START SELECTED EXTRACT

Owing to the pandemic and shutdown, a delay in the return of the patient to initiate the prosthetic stage of treatment resulted. When the patient returned, the implants were exposed with a split-thickness flap. An implant stability quotient value of 80 was recorded for the central incisor implant and of 84 for the canine implant, and healing abutments were placed. A radiograph was taken to check the status of the implants (Fig. 14b). An open-tray impression was captured, opposing impressions taken and a maxillomandibular relationship record taken. Healing abutments were replaced, and the impressions were sent to the laboratory for fabrication of the prosthesis.
Two weeks later, the laboratory work was returned, and the patient presented for insertion. The healing abutments were removed, and the screw-retained three-unit bridge was tried in, and the fixation screws hand-tightened. A periapical radiograph was taken to verify mating of the prosthesis to the implants (Figs. 15a & b). The screws were tightened with a torque wrench to the manufacturer’s recommended torque, and the screw access channels sealed with PTFE tape and flowable composite (Figs. 16a & b). The occlusion was checked, and no adjustment was indicated.

END SELECTED EXTRACT
START DATA EXCERPTS

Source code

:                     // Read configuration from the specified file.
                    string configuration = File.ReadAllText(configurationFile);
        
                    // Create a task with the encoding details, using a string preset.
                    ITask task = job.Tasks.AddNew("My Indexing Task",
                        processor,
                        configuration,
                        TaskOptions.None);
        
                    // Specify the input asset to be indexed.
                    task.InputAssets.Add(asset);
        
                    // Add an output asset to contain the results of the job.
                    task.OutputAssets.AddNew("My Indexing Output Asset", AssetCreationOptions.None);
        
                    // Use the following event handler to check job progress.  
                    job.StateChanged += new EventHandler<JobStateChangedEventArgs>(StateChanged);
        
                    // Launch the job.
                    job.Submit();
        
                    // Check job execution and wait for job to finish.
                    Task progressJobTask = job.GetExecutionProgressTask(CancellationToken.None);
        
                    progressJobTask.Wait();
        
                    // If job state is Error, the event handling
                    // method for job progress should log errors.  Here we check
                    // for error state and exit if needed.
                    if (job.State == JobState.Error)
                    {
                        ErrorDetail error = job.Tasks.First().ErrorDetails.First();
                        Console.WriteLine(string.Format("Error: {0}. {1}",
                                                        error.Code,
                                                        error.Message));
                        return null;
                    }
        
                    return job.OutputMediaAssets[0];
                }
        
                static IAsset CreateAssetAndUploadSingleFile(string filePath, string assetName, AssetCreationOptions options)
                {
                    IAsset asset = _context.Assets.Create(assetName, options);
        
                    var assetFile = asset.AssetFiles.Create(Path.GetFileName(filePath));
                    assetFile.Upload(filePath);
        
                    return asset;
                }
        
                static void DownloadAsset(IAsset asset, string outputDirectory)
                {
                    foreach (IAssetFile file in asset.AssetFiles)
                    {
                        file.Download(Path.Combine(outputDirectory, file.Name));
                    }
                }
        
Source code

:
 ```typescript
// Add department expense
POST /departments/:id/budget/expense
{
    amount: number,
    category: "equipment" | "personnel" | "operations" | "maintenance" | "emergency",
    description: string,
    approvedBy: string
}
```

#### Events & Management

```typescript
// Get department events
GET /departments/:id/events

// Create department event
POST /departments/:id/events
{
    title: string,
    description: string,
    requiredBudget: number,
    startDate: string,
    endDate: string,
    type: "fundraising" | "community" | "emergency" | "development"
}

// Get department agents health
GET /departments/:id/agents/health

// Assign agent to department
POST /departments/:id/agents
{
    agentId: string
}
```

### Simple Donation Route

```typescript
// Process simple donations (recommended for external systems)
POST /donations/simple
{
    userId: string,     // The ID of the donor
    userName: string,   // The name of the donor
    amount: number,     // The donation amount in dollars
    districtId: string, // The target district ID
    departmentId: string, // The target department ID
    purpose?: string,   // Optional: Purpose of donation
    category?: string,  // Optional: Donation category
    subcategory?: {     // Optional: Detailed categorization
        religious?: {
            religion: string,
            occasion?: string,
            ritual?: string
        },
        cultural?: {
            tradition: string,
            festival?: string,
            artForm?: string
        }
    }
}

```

END DATA EXCERPTS

- **REQUIRED WORK**: Go on with the dental implant case account, starting right after its last sentence. The listing comes from a separate source.

- **WRITTEN REPLY**:
Implant placement can be challenging owing to the position and angulation of the available bone present. This is particularly true in the anterior maxilla and in the case of poor placement, especially when surgery is performed in a flapless manner. Poor placement can result in insufficient bone on the facial aspect of the implant, leading to eventual failure, as occurred with the initial implant the patient presented with. Evaluation of available bone is difficult with traditional 2D radiographs, as the facio-lingual dimension is lost for evaluation and can only be assessed with a CBCT scan. Software is then able to allow virtual planning and fabrication of a surgical guide to replicate placement based on the anatomy present and virtual positioning. A simplified process using the Guide Right system permits in-office fabrication of a simple guide that is used as a diagnostic guide worn during the CBCT scan and permits references during virtual planning and then fabrication of a corrected surgical guide, thus reducing both the cost of the surgical guide and the time required to have the guide ready for the implant placement appointment—an ideal option in the partially edentulous arch.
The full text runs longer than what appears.